• Task directions
Return a copy of each line in the listing that includes the word "Marketing".

• Data shown
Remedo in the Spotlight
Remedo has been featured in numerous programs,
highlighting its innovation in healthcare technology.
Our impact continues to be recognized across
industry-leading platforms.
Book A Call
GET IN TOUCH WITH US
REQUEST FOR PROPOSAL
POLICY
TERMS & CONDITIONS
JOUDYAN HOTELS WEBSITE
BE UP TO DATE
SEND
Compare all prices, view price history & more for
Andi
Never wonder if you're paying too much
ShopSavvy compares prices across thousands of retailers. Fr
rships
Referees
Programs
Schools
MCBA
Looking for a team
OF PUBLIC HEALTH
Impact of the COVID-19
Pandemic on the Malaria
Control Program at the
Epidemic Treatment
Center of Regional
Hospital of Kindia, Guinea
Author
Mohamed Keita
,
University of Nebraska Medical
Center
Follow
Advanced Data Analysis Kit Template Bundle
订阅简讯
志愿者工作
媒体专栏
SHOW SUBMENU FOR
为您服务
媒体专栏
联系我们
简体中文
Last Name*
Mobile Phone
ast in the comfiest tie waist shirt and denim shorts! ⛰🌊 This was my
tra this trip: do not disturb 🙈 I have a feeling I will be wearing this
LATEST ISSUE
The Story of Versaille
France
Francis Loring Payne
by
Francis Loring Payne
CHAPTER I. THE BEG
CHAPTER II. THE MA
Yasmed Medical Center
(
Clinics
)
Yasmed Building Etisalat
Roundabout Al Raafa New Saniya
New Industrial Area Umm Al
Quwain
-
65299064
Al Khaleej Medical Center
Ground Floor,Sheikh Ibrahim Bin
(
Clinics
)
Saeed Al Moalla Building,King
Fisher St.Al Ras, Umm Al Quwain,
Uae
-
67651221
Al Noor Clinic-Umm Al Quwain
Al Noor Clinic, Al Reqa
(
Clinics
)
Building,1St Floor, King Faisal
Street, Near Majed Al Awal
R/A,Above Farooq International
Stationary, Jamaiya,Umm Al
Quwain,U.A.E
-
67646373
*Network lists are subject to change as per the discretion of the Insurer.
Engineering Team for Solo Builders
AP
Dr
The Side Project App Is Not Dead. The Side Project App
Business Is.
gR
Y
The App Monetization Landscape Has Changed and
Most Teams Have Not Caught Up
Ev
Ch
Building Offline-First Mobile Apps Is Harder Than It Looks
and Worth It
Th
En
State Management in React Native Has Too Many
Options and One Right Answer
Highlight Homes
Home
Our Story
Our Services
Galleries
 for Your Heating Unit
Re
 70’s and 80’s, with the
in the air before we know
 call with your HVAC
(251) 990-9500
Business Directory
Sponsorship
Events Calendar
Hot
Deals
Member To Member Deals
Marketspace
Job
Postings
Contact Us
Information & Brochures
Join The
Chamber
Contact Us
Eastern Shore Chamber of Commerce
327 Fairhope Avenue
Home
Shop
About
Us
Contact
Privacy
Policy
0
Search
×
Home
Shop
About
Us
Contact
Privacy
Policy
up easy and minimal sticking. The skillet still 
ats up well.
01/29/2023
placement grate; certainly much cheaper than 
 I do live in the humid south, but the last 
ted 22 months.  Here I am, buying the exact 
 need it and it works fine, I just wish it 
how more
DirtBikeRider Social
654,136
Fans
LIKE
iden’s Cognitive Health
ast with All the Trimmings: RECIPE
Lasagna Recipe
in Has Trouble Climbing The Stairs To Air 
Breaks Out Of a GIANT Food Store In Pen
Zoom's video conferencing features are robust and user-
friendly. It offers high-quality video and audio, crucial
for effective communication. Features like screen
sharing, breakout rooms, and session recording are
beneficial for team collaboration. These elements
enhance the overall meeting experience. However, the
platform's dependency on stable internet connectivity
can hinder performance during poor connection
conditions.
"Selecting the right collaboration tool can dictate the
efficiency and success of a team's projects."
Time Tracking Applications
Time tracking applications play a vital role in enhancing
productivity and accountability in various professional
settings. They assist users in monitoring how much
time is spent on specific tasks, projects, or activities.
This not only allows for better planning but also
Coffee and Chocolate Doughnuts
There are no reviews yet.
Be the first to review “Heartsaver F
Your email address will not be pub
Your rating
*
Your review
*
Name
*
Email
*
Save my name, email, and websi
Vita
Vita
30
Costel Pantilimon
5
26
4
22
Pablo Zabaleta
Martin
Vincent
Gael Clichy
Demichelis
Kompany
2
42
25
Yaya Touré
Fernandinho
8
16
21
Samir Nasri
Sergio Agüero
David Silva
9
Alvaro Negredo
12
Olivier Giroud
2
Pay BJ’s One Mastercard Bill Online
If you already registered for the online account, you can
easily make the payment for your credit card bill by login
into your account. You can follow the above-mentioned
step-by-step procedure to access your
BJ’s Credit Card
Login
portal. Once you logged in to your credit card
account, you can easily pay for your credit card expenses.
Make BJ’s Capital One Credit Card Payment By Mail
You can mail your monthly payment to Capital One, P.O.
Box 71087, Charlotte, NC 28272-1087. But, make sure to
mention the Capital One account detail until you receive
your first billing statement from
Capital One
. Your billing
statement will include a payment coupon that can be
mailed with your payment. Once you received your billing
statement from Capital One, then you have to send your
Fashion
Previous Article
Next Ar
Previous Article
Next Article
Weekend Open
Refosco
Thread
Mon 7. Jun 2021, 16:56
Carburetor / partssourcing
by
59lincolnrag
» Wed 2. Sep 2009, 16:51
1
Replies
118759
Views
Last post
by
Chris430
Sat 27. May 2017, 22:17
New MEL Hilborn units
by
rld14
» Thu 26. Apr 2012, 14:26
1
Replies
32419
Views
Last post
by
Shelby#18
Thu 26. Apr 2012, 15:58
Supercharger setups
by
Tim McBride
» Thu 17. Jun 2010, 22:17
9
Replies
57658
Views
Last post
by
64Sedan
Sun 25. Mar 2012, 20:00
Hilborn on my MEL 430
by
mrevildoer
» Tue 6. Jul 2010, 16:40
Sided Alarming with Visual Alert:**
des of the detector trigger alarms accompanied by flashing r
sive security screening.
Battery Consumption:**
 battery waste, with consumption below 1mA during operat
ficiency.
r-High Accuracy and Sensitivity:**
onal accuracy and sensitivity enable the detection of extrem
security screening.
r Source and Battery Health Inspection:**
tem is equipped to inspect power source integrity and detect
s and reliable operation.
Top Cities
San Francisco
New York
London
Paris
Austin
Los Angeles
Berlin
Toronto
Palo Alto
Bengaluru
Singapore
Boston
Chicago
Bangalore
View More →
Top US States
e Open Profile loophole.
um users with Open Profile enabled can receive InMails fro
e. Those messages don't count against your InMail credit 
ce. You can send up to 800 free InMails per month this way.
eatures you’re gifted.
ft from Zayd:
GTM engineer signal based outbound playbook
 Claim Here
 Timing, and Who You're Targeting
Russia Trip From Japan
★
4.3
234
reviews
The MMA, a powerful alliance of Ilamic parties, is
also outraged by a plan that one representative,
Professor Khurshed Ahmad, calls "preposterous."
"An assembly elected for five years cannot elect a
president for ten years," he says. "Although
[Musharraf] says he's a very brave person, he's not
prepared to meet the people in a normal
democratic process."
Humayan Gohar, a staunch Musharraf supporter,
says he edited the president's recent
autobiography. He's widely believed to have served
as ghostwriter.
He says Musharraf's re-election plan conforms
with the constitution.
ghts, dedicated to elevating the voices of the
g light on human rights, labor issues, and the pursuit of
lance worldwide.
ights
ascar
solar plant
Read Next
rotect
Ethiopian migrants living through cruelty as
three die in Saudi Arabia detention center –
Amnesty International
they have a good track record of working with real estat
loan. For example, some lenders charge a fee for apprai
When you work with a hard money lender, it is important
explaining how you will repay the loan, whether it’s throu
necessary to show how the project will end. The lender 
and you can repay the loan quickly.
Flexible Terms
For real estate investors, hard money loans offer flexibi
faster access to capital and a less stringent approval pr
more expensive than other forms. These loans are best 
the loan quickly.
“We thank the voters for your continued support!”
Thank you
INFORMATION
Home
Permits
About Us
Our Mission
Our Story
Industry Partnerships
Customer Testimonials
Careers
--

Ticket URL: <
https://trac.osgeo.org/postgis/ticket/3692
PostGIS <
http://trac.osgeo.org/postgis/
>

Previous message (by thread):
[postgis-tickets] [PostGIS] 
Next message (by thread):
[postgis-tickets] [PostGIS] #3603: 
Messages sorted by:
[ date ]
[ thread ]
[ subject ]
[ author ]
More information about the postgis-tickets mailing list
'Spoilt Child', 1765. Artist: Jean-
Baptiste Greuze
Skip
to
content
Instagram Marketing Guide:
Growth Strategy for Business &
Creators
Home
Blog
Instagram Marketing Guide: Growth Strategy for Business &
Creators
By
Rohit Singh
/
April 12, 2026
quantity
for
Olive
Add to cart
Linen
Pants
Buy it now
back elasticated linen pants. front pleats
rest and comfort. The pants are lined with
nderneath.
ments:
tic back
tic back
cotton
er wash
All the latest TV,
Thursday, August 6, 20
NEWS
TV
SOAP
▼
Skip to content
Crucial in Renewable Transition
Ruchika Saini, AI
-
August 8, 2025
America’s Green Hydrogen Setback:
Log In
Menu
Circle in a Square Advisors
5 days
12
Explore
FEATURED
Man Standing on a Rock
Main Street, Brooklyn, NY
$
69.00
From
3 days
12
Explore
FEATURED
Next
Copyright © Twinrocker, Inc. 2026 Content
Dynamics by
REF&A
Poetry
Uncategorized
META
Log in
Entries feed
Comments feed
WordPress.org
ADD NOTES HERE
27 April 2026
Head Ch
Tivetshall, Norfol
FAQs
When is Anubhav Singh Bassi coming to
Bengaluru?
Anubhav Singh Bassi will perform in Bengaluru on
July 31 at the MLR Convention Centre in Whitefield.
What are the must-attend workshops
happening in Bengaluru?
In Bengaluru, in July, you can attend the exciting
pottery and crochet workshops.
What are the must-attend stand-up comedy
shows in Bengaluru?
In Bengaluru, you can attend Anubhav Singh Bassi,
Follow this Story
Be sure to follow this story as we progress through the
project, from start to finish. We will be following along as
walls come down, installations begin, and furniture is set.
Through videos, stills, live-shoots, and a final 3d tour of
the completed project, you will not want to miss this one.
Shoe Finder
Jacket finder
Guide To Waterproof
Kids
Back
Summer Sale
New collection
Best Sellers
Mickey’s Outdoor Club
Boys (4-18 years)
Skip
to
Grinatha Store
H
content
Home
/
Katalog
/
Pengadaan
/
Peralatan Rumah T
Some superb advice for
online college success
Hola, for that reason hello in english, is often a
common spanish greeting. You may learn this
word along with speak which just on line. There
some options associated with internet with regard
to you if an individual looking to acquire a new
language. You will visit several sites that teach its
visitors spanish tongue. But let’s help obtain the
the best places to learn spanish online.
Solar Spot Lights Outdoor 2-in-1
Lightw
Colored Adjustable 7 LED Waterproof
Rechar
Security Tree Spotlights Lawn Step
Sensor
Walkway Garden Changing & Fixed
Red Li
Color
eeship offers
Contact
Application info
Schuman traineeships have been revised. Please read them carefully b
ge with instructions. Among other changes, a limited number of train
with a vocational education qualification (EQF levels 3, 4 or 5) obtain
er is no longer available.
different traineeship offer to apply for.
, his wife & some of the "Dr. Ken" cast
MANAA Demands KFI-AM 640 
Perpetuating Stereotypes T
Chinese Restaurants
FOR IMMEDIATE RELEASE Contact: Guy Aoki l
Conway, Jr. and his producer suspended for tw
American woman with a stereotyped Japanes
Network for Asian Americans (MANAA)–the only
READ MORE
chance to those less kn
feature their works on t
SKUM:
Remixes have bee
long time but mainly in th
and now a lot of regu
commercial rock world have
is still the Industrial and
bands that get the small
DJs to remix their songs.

• Task response
Instagram Marketing Guide:
Instagram Marketing Guide: Growth Strategy for Business &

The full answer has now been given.